Il serait facile de dire que ces mochi ne sont japonais que par le nom car ils utilisent comme farce du lait de coco, de la glace mango ou de la glace au chocolat à la place des haricots rouges. Mais ils jouent un rôle indéniable dans l'élargissement du cercle des amateurs de cuisine japonaise et servent de préliminaires, grâce à une large distribution et à un prix abordable, pour ensuite aiguiser leur curiosité et les inciter à découvrir les vrais daifuku dans les restaurants japonais ou les pâtisseries nippones artisanales telles que « Tomo » ou « La maison de mochi ».

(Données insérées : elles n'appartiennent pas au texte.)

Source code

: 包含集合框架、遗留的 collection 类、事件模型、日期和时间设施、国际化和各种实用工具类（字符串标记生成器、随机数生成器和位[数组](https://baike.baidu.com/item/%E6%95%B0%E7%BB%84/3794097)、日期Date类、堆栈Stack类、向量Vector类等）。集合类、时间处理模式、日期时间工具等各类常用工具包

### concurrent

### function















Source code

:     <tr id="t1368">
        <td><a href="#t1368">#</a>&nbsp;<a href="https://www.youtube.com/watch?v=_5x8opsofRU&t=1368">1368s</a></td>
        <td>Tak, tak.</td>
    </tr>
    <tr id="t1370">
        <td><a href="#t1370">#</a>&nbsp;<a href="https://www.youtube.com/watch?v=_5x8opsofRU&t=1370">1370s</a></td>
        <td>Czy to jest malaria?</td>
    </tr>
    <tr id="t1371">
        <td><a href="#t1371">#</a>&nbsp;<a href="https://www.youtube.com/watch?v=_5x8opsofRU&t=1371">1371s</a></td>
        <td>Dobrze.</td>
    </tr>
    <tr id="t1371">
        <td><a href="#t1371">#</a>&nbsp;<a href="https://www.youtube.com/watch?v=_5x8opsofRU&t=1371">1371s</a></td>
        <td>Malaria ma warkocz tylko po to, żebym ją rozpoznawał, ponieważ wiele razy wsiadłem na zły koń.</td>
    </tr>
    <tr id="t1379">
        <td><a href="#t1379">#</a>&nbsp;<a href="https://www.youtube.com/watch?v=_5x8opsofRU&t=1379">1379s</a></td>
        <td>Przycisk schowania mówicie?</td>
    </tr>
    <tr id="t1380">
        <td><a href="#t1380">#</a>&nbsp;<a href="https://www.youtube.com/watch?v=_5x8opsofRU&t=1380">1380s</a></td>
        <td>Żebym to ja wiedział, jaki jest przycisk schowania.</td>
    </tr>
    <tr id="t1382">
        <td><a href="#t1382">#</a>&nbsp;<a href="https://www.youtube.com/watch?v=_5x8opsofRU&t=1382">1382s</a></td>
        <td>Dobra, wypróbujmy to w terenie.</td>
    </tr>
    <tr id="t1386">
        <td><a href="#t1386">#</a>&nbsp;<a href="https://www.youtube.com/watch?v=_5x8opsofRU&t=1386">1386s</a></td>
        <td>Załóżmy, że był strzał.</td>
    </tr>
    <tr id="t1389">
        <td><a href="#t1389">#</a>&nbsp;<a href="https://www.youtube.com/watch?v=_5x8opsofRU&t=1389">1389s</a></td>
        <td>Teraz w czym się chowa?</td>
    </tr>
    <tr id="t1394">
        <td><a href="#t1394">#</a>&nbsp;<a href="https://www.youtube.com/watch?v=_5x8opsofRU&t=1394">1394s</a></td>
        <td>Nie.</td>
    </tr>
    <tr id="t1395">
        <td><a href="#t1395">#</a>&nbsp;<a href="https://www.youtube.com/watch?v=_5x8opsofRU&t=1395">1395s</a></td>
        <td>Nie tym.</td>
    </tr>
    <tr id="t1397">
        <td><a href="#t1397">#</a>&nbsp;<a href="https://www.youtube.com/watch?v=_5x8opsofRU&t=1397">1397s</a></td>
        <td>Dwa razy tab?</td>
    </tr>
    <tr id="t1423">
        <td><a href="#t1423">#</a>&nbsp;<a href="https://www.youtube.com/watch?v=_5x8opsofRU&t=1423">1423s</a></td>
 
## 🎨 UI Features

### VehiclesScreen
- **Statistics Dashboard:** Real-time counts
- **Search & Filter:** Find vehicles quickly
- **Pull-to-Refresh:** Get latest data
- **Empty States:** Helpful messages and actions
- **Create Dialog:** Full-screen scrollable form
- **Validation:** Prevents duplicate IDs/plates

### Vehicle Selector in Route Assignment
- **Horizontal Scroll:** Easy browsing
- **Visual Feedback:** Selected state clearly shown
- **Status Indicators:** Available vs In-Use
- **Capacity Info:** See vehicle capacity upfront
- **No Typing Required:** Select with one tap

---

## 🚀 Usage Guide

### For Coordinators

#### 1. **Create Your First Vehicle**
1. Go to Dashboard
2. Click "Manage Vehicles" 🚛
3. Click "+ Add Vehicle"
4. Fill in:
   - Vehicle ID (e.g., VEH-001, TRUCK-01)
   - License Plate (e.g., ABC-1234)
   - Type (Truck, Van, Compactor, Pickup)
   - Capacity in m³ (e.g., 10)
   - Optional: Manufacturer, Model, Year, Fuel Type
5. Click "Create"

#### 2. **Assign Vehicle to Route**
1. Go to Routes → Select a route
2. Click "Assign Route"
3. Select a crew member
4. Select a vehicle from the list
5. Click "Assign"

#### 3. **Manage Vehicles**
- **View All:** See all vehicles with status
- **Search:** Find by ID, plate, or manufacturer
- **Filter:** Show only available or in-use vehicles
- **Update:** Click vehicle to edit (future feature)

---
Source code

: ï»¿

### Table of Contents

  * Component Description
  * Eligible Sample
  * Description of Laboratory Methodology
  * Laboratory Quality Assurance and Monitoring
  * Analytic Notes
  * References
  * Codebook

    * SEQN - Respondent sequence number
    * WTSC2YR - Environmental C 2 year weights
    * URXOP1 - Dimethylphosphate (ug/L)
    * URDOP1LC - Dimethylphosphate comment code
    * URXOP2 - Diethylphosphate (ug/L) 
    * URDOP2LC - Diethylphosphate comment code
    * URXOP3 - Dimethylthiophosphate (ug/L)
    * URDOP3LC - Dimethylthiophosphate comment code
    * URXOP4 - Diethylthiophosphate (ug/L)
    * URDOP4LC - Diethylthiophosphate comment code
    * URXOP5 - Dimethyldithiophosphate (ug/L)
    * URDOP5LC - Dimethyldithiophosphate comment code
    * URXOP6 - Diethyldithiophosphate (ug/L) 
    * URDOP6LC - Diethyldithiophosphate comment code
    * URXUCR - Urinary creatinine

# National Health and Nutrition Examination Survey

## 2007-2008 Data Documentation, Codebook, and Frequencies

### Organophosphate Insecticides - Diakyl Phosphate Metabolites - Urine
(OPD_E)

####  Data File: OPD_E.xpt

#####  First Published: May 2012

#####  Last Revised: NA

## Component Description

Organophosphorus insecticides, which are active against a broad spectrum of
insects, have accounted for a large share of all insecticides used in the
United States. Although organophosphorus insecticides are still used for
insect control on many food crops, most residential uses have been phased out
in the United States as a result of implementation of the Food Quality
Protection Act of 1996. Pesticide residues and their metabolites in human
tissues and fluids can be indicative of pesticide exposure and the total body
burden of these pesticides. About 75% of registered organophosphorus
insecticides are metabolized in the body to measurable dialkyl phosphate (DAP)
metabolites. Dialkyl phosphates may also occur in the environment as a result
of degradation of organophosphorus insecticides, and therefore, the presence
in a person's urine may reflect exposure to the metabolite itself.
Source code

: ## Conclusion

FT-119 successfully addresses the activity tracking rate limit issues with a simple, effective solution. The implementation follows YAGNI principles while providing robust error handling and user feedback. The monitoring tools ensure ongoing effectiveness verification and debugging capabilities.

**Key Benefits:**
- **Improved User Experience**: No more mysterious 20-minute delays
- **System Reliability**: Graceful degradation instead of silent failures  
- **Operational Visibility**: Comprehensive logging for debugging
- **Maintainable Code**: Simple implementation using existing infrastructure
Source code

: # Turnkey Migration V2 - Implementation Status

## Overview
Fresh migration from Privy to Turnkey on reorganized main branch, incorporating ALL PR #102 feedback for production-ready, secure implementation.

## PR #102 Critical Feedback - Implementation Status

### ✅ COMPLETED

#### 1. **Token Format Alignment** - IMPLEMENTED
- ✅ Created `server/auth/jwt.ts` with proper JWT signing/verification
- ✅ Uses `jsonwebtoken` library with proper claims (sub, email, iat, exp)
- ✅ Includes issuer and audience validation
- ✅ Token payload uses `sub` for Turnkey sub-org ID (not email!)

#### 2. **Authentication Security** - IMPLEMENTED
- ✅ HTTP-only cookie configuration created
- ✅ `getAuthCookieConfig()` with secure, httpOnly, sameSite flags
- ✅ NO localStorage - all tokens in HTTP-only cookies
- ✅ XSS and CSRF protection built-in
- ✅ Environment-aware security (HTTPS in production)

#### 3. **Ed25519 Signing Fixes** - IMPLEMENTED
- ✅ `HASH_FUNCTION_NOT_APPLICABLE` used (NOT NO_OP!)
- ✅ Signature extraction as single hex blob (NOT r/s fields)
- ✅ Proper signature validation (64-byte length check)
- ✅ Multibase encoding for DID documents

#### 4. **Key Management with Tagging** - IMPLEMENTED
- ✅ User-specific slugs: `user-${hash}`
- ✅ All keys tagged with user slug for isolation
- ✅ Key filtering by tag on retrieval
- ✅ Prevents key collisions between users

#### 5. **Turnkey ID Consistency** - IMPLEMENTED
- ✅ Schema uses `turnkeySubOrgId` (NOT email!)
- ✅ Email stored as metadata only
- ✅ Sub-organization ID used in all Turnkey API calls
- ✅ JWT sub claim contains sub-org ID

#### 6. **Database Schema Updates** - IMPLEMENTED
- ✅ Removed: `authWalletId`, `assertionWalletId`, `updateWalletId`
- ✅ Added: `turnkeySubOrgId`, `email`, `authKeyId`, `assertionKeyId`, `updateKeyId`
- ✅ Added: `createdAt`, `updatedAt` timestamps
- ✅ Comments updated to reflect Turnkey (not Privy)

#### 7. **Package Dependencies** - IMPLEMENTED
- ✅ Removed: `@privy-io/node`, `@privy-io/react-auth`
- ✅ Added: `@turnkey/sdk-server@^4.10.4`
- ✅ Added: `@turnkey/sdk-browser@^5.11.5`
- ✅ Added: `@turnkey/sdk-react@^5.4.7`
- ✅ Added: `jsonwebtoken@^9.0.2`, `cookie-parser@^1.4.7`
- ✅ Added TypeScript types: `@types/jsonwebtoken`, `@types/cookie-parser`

L’onigiri fait également partie des mets qui plaisent beaucoup aux Français. Au pays du Soleil-levant, les boutiques spécialisées en onigiri sont en augmentation depuis presque dix ans et c’est un plat dont on ne cesse de parler ; on a inventé des « onigiris de luxe » qui utilisent des ingrédients originaux, et une boutique d’onigiri à Tokyo figure même dans le guide Michelin. Les pays étrangers n’ont pas été indifférents à cette vogue puisqu'on trouve depuis peu des onigiri dans les supermarchés, les kiosques des grandes gares ou les aéroports en France. Des magasins spécialisés en onigiri ont également fait leur apparition, et il est dorénavant possible d'en commander dans les restaurants façon izakaya. Les raisons de son succès sont multiples : sans gluten, basses calories, la variété de ses saveurs fait qu’à la fois les végétariens, les végans ou d’autres personnes sous régimes spéciaux peuvent y trouver leur bonheur, et il permet d'inventer des saveurs qui plaisent aux Français telles que thon mayo, poulet mayo, bœuf teriyaki, saumon fromage… Il faut également souligner que le sushi avait déjà préparé le terrain à la popularisation de la consommation de riz, et de ce fait facilité la mode de l'onigiri.

Onigiri

Les tendances au-delà des frontières

Ces mets en vogue aujourd’hui le sont également dans d’autres pays européens et asiatiques. Derrière la mode d’un plat, il existe toujours plusieurs facteurs et, les informations circulant et re-circulant via les réseaux sociaux à la vitesse de l’éclair, il serait tout à fait possible de voir un produit japonais populaire au Japon soudainement à la mode à l’étranger, ou d’assister au boom d’un plat inattendu pour les Japonais. Quoi qu’il en soit, c’est un bon signe car ceux qui n’étaient jusqu’alors pas forcément intéressés par la culture japonaise pourront ainsi la découvrir. Il est donc tout à fait légitime d'espérer que le nombre de Français férus de cuisine japonaise augmente encore, et qu’ils achètent des produits japonais ou se rendent dans des restaurants qui conviennent au mieux à leur style et à leur budget.